London, den 17. Juni 1897

44, Hamilton Gardens

St. John's Wood Hochverehrter, geliebter Meister!

Mit Ihrem äusserst liebenswürdigen Schreiben vom 11. d. M. haben Sie mir eine selten grosse Freude gemacht, und ich kann Ihnen wirklich nicht genug Dank sagen für all die herrlichen Worte des Lobes, welches Sie meinem Klavierquintett op. 100 gespendet haben. Ihre hohe Anerkennung kam mir ganz unerwartet, da ich weiss, wie streng Sie, geehrter Meister, in der Regel in Ihrem Urtheil sind. Umso werthvoller ist es mir deshalb, dass mein op. 100 Ihren warmen Beifall gefunden hat.

In Ihrem theueren Briefe betonen Sie die bedauerliche Thatsache, dass heutzutage sich eine Richtung unter der jüngeren Generation von Komponisten breit macht, die allen Gesetzen des Schönen und Natürlichen Hohn spricht. Ich glaube nicht fehl zu gehen, wenn ich vermuthe, dass Sie hier vor Allem an Richard Strauss gedacht haben, der in jüngster Zeit mit seinen extravaganten, ja halbverrückten Orchesterwerken so viel von sich reden gemacht hat.
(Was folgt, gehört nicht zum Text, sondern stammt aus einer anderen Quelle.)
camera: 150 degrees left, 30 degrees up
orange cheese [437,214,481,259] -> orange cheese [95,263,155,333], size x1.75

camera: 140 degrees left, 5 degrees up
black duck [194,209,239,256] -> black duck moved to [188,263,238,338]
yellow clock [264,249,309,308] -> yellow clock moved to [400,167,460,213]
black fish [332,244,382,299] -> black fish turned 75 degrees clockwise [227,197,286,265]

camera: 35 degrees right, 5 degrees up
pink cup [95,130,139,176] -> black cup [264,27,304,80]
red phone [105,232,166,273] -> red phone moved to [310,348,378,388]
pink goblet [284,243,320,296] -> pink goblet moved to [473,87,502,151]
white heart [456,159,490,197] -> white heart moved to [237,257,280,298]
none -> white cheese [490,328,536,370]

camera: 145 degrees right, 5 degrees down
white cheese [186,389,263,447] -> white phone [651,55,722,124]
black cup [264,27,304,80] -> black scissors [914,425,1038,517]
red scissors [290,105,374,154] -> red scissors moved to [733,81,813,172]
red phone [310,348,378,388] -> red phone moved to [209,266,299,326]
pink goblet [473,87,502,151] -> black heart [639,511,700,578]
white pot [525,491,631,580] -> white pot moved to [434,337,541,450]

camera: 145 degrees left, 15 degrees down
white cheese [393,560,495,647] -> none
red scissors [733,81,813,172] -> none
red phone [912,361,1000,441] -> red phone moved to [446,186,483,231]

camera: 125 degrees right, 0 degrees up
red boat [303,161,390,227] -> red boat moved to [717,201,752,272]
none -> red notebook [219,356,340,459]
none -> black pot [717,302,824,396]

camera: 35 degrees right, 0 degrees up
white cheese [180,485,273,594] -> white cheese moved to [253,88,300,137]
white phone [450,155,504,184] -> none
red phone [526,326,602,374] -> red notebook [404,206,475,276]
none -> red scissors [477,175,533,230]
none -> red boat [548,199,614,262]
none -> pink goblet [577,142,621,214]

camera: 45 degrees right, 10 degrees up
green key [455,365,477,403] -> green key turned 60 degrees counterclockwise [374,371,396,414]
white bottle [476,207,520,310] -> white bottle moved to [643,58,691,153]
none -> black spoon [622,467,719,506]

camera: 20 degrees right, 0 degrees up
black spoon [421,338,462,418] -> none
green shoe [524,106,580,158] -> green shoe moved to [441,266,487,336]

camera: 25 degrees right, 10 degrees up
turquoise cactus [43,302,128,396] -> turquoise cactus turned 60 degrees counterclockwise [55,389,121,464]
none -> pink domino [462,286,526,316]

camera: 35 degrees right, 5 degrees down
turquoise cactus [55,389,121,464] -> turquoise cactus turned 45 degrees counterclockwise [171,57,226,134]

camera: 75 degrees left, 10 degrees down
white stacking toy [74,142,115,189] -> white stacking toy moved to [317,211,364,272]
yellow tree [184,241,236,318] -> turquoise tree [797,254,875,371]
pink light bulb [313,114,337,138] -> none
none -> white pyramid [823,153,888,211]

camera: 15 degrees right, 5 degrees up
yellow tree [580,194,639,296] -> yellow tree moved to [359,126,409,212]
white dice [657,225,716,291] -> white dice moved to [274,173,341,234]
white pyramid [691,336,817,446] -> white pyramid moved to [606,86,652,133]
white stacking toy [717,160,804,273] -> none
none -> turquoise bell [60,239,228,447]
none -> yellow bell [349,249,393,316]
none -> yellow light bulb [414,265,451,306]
Sollte dieser von Haus aus hochbegabte, aber jetzt vom rechten Wege abgekommene Componist wirklich Schule machen, dann stände es allerdings schlimm für die Tonsetzer der Zukunft.

Hoffentlich bin ich mit dieser Meinungsäusserung nicht zu indiscret gewesen, da es ja höchst wahrscheinlich ist, dass Sie mit dem in Ihrer Stadt München lebenden Richard Strauss persönlich befreundet sind.

Ihr herrliches Trio op. 34 hat am vergangenen Freitag bei Gelegenheit der ersten hiesigen Aufführung ausgezeichneten Erfolg gehabt. Alle vier Prachtsätze wurden enthusiastisch aufgenommen, und mehrere Concertbesucher versicherten mir nachher, dass ihnen Ihr Werk viel besser gefallen hätte, als das Brahms'sche Klavierquartett op. 26, welches auf demselben Programm stand. Ich kann es nicht begreifen, weshalb Ihr op. 34 nicht die gleiche Popularitat errungen hat, wie z.B. Ihr Klavierquartett op.38, welches hier häufig gespielt wird, so wieder am vergangenen Samstag in der hiesigen Queen's Hall. -

Welche Fülle herrlicher Compositionen Sie doch bereits geschaffen haben, und wie glücklich Sie sich fühlen müssen, wenn Sie bedenken, was für eine unvergleichliche Reihe prächtiger Kunstschöpfungen Sie dereinst der Nachwelt hinterlassen werden!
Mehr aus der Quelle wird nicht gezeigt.